# ACTIVITY
Search term "actelor": please copy every line of the records below that contains it.

# RECORDS FOR THIS TASK
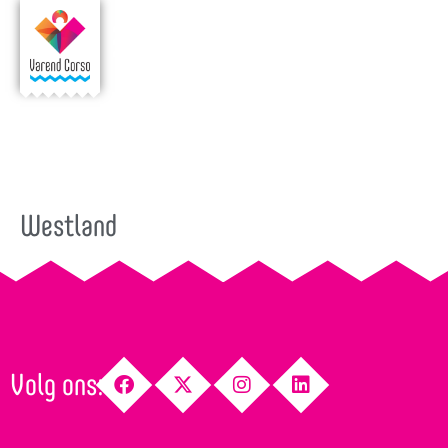
Westland
Volg ons:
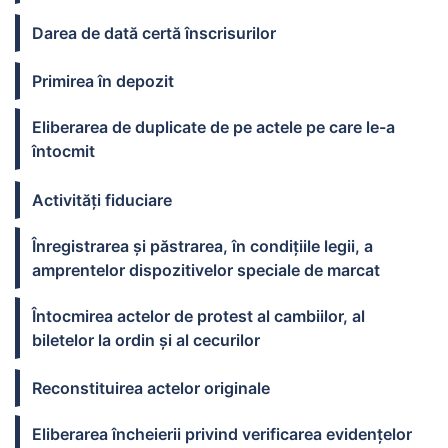
Darea de dată certă înscrisurilor
Primirea în depozit
Eliberarea de duplicate de pe actele pe care le-a
întocmit
Activităţi fiduciare
Înregistrarea şi păstrarea, în condiţiile legii, a
amprentelor dispozitivelor speciale de marcat
Întocmirea actelor de protest al cambiilor, al
biletelor la ordin şi al cecurilor
Reconstituirea actelor originale
Eliberarea încheierii privind verificarea evidenţelor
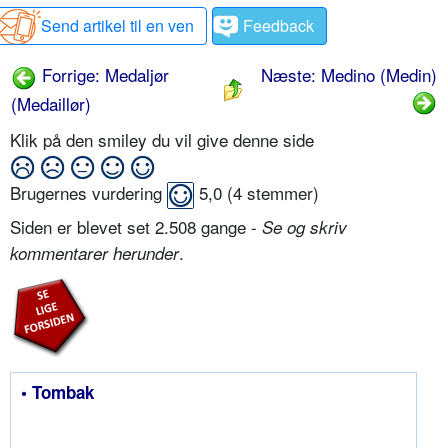
Send artikel til en ven
Feedback
Forrige: Medaljør
Næste: Medino (Medin)
(Medaillør)
Klik på den smiley du vil give denne side
Brugernes vurdering
5,0
(
4
stemmer)
Siden er blevet set 2.508 gange -
Se og skriv
.
kommentarer herunder
• Tombak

# SOLUTION TO THIS TASK
Întocmirea actelor de protest al cambiilor, al
Reconstituirea actelor originale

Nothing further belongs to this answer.